Tag: american healthcare system

American Healthcare Held Hostage

by David T. Bruce

insurance_claim_formNeither the Democratic Party nor the Republican Party as a whole gives a damn about the healthcare needs of the citizenry of the United States.  Other nations are criticized for their socialized medical healthcare plans.  England’s National Health Service and Canadian Health Care are two forms of socialized medicine that provide healthcare to all citizens, not just to those that can afford care or afford coverage.  While the systems certainly have their share of flaws and frustrations, the mentality suggests that a government body should logically and morally care for its citizens.

In the United States, many of the elderly cannot afford the privatized healthcare coverage offered to them, let alone can they afford a new heart.  Likewise, American citizens who are born disabled or find themselves disabled are unlikely to have sufficient coverage.  Like the elderly, their income level in general is not enough to afford them access to the level of healthcare required to meet their needs.  Furthermore, the economic instability that still prevails in the United States (regardless of the Wall Street or political spin to the contrary) increases the ranks of the underinsured or uninsured.  Gallup polls point out the state of healthcare in the United States as of 2011, illustrating that over 17 percent of Americans over age 18 do not have health insurance.
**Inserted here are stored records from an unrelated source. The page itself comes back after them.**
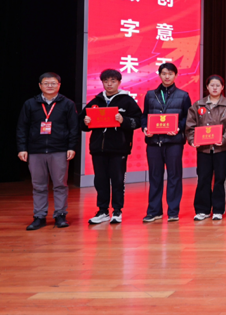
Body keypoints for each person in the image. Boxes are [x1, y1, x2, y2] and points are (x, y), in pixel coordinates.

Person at [16, 72, 79, 231]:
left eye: (53, 83)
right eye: (46, 83)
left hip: (59, 150)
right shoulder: (30, 104)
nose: (49, 86)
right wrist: (22, 148)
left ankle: (60, 215)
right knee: (38, 185)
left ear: (59, 85)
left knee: (60, 184)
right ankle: (39, 216)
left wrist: (71, 147)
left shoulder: (67, 104)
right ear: (40, 85)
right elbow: (22, 127)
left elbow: (73, 128)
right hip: (35, 150)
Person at [80, 68, 142, 225]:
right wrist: (86, 122)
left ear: (119, 82)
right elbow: (81, 122)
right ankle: (102, 211)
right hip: (98, 149)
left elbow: (138, 121)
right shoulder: (96, 101)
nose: (109, 84)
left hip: (119, 148)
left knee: (117, 180)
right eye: (106, 81)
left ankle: (117, 211)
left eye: (113, 81)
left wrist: (123, 120)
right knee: (100, 181)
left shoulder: (127, 101)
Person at [141, 62, 192, 223]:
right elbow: (145, 115)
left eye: (170, 73)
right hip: (154, 142)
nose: (167, 76)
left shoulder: (183, 95)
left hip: (174, 142)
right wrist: (145, 128)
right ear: (159, 75)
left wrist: (178, 127)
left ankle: (173, 211)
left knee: (174, 177)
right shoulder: (150, 95)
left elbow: (188, 118)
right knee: (154, 177)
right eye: (164, 73)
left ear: (175, 75)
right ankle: (154, 211)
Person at [186, 75, 226, 221]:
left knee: (220, 178)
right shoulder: (198, 105)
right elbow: (190, 126)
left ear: (222, 87)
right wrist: (193, 140)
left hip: (222, 149)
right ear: (207, 87)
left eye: (218, 85)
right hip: (203, 149)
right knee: (203, 178)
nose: (215, 88)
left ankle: (218, 209)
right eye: (212, 85)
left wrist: (223, 139)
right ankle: (202, 210)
The majority of Americans are not asking for handouts; the majority of Americans are not resting on their laurels or sitting on their behinds, avoiding work in order to obtain free medical care.  The majority of Americans are victims of the power struggle that is running rampant in this country between the two major opposing political parties, who use large business companies as their chess pieces of highest rank.  We are merely pawns – very weak and very disposable.  For fear of losing power, our elected officials use their own form of domestic terrorism to make each of us fearful of our neighbors, engendering within each of us the fear that something we have earned will be taken away.

Both the Obama Administration and the Republican Party are missing the point.  Both sides are wrong.  We should not have to force Americans to buy health insurance.  Health insurance should not be for-profit, benefiting health insurance companies more than those receiving benefits.  The relationship between these two entities – the federal government and the health insurance companies – is not difficult to perceive.

The insurance companies lobby on Capitol Hill to benefit from the election of an official who will support the continued financial success of insurance companies.  That is what “for profit” means, and they are indeed very profitable.  These elected officials then seek to mandate that insurance companies benefit from the support for which they have lobbied.  Here we have a conflict of interest.

What should be of interest to all Americans is this: we either care about our citizens or we do not.  England and Canada may not have the best insurance programs, but they do at least give the impression that the wealth of a human being is not attached to their age or ability.  Given the rhetoric spewed from all branches of our federal government and the health insurance companies, the message is that healthcare for all Americans is not a priority.  The message is that if you are too old, too disabled, too poor, or too sick, you are on your own.